Air pollution accurately modelled in minutes
A new system can accurately model air quality in large cities in minutes, within five metres of any given location using just a standard office computer.
Levels of smog causing nitrogen oxide in London calculated with RapidAir. Copyright Ricardo
The new RapidAir software, developed by Sussex-based company Ricardo, can predict what air quality will be, depending on various factors.
The findings were revealed from a research collaboration between Dr Nicola Masey and Ricardo. Dr Masey tested the software by looking at historic pollution records from 86 sites across London and comparing them to estimates from RapidAir. The software’s results matched records, showing that it was a good predictor.
“We want to build on the air quality monitoring systems that are in place across the UK, particularly in large cities, and enhance the information available to public and policymakers,” says Dr Masey, an expert in the modelling of the dispersion of air pollution from road sources for local and city-wide scales.

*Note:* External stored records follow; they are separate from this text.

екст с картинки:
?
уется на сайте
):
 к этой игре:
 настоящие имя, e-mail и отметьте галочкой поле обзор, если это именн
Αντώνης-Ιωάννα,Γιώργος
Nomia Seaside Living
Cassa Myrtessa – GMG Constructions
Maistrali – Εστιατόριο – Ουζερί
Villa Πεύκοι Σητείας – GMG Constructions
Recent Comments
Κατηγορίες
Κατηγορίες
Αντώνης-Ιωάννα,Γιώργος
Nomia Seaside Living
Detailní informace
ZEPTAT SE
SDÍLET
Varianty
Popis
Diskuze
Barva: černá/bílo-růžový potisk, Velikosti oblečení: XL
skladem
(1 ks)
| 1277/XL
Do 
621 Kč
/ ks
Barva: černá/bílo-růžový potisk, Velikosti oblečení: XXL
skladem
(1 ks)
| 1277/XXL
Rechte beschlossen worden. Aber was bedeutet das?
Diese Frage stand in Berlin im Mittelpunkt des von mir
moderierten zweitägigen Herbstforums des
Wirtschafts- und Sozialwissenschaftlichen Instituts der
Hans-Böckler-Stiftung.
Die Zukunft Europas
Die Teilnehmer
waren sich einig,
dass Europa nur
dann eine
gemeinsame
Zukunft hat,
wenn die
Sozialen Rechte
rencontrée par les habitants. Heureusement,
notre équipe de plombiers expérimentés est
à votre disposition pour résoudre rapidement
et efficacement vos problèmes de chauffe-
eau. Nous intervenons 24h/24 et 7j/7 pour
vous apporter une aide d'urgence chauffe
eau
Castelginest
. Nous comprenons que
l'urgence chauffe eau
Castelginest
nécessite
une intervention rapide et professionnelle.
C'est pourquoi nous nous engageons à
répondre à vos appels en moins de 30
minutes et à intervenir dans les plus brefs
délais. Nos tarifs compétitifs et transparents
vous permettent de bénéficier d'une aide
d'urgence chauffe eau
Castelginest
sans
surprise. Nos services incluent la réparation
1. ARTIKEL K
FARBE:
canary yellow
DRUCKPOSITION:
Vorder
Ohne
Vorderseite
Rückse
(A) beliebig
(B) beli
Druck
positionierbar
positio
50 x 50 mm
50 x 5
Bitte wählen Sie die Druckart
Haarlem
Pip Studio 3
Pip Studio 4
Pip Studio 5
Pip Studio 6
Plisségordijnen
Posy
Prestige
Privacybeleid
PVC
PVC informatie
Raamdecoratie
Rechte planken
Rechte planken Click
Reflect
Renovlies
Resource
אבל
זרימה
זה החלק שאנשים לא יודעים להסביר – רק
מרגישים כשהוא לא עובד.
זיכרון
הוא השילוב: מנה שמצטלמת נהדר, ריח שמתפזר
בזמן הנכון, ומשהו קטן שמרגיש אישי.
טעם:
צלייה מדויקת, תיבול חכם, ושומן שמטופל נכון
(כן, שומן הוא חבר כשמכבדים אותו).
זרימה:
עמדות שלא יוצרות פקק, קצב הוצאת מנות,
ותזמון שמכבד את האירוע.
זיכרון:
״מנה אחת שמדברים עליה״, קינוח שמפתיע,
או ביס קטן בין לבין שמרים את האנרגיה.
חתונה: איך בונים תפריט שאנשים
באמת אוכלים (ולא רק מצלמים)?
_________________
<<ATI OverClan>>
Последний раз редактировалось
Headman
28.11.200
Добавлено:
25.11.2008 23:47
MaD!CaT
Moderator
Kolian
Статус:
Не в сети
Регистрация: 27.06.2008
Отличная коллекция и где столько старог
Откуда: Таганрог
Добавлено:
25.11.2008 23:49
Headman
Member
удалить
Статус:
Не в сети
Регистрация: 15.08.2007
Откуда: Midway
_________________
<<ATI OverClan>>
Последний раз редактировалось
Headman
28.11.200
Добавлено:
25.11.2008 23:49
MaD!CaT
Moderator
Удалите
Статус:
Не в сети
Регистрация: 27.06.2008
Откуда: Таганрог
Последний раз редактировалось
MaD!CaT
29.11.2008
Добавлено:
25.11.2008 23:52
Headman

“The usefulness of monitoring has been limited by the fact that it only measures air quality in specific spots, when air quality can change dramatically in just a few metres. In streets surrounded by tall buildings, for example, air pollution can become trapped, especially if the wind is blowing from a direction perpendicular to the street.”
Dr Masey measured nitrogen oxide, but the system can be run for any pollutants for which emissions are known.
Levels of snog causing nitrogen oxide in different postcodes in Scotland, calculated with RapidAir. Copyright Ricardo
The study was part-funded by UK Research and Innovation’s Natural Environment Research Council (NERC) through a CASE studentship, a research collaboration between academic and non-academic partner organisations, whether businesses like Ricardo or third sector organisations.
Dr Masey is an Air Quality Consultant at Ricardo Energy & Environment.